How to explore the forest from top to bottom at high speed?
Acrobats of the forest
Red squirrels make the best of the forest: they can handle a wide variety of food types, which they can collect from almost anywhere in the forest: from buried seeds in the forest floor to bird eggs in a high tree nest.
The apparent ease with which they move across tree trunks and even the thinnest branches to reach their food sources is astonishing. Thus, clearly, adaptations to manoeuvre through the trees dominate the squirrel’s body.
To get around squirrel-style, squirrels have long limbs with extremely long toes, which helps them grasping branches and twigs when jumping and running from one tree to another. The thumbs of the front feet, however, lost their finger-like shape and are reduced to solid pads that can be found all over the feet of the front legs. The pads point towards the toes and assist in grasping small twigs, but also serve to create drag when the squirrel moves down a tree head-down.
The foot pads on the hind legs, however, are comparable to those of non-climbing mammals and are covered in hair. Although the body masses of an average black woodpecker (another expert climber) and red squirrel are very comparable, squirrel’s nails are much smaller, less curved and less sharp.

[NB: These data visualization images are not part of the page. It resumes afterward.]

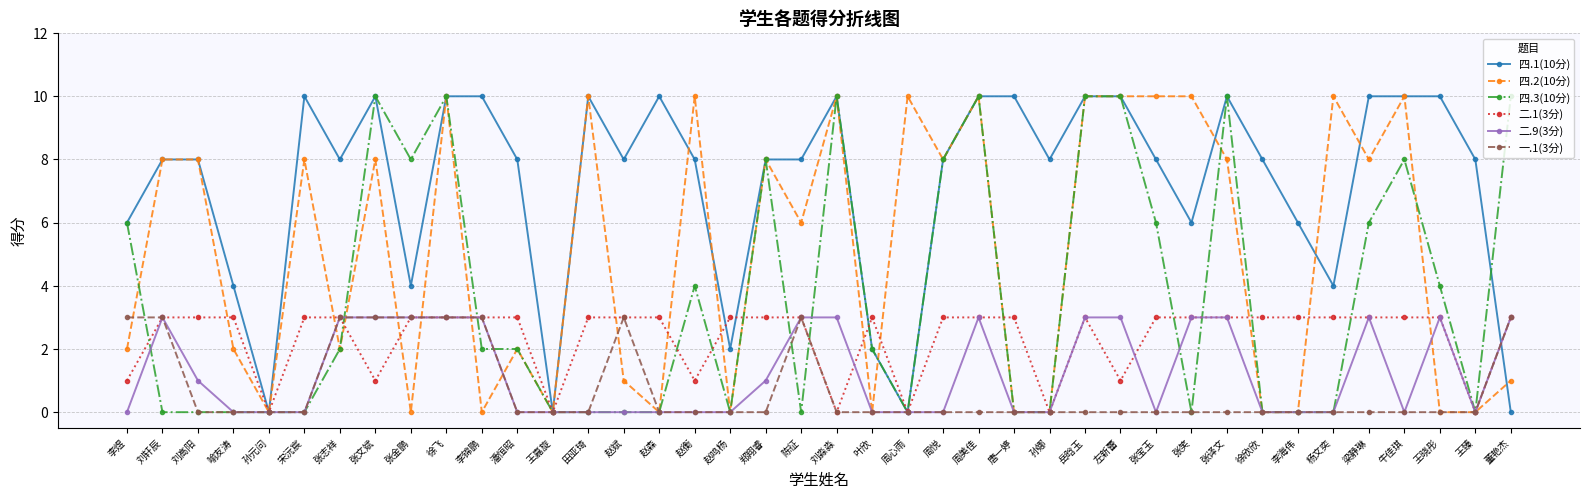

Between which two adjacent categories do 四.3(10分) and 一.1(3分) first intersect?

李煜 and 刘轩辰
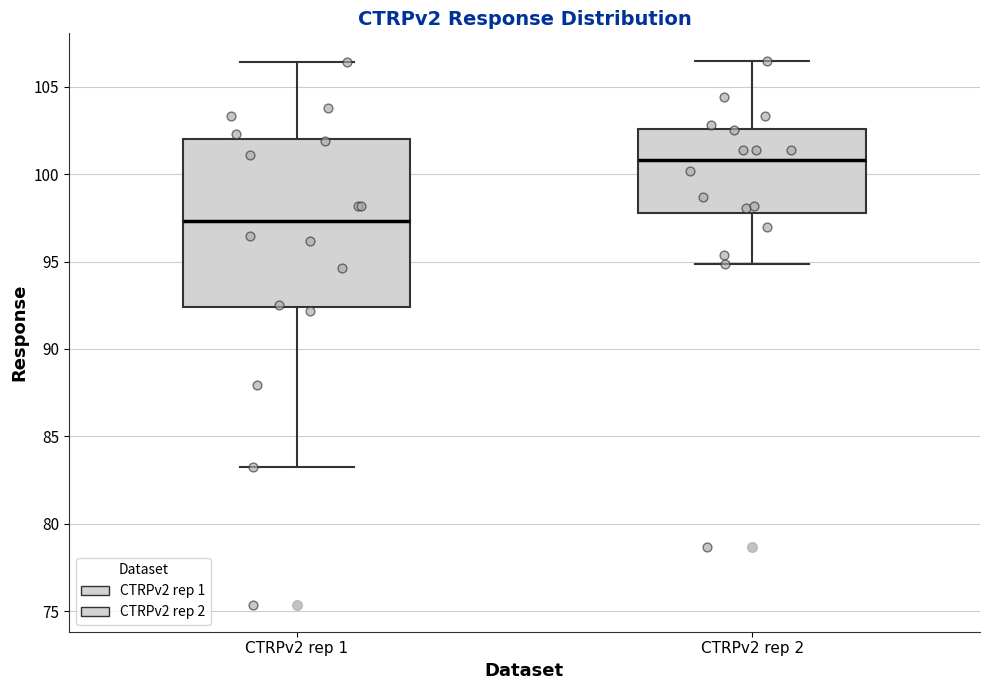

Reading left to right, transcribe this box plot: for each box, give where its median line is, the range the box spans, and where its two whiskers end, as read against the y-axis. The values are not printed on the chart, so give them approximately, as read against the axis.

CTRPv2 rep 1: median 97.5, box 92.5 to 102.0, whiskers 83.5 to 106.5
CTRPv2 rep 2: median 101.0, box 98.0 to 102.5, whiskers 95.0 to 106.5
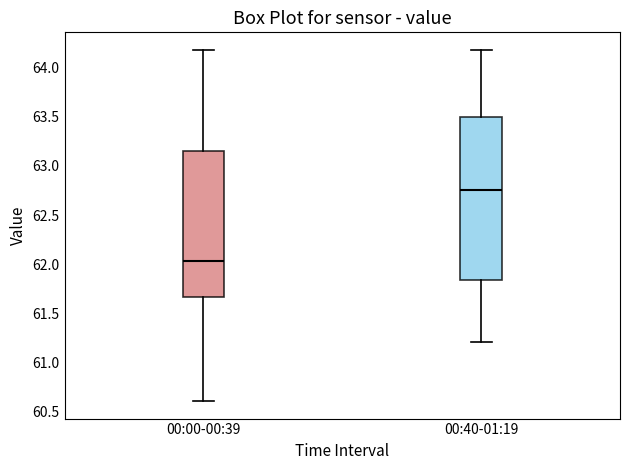

Reading left to right, transcribe this box plot: for each box, give where its median line is, the range the box spans, and where its two whiskers end, as read against the y-axis. The values are not printed on the chart, so give them approximately, as read against the axis.

00:00-00:39: median 62.05, box 61.65 to 63.15, whiskers 60.60 to 64.20
00:40-01:19: median 62.75, box 61.85 to 63.50, whiskers 61.20 to 64.20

This could be related to the fact that squirrels have four limbs to create grip, two of which have specially adapted padding, which woodpeckers do not have. On top of that, a woodpecker might need much stronger nails to hold extra tight while drumming and hammering, actions which are unfamiliar to the squirrel.
Power & flexibility
Obviously, the hind legs main role is to provide the power to jump. The front legs are most important to assist a safe landing, and climbing. Accordingly, the front leg muscles are very strong relative to those of the hind limbs. However, the toes of the hind limbs can provide enough support for squirrels to hang upside down, for example to collect nuts from the ends of thin twigs. In order to do so, the hind limbs show exceptional flexibility, and can be twisted completely outward and even backward, in parallel to the tail.
The tail itself is used to maintain balance in jumping and landing. The long tail hairs function in social communication and perhaps to curl around the body to stay warm when in rest, as red squirrels do not hibernate and young may even be born during winter.
Squirrels feed from cached vegetable food items during winter, which are typically seeds and nuts, but also mushrooms. The stomach is large and muscular and the intestine is long, all adapted to maximise nutrient intake from hard-to-digest food material. A relatively large blind gut is present, which also helps optimising the efficiency of the digestion.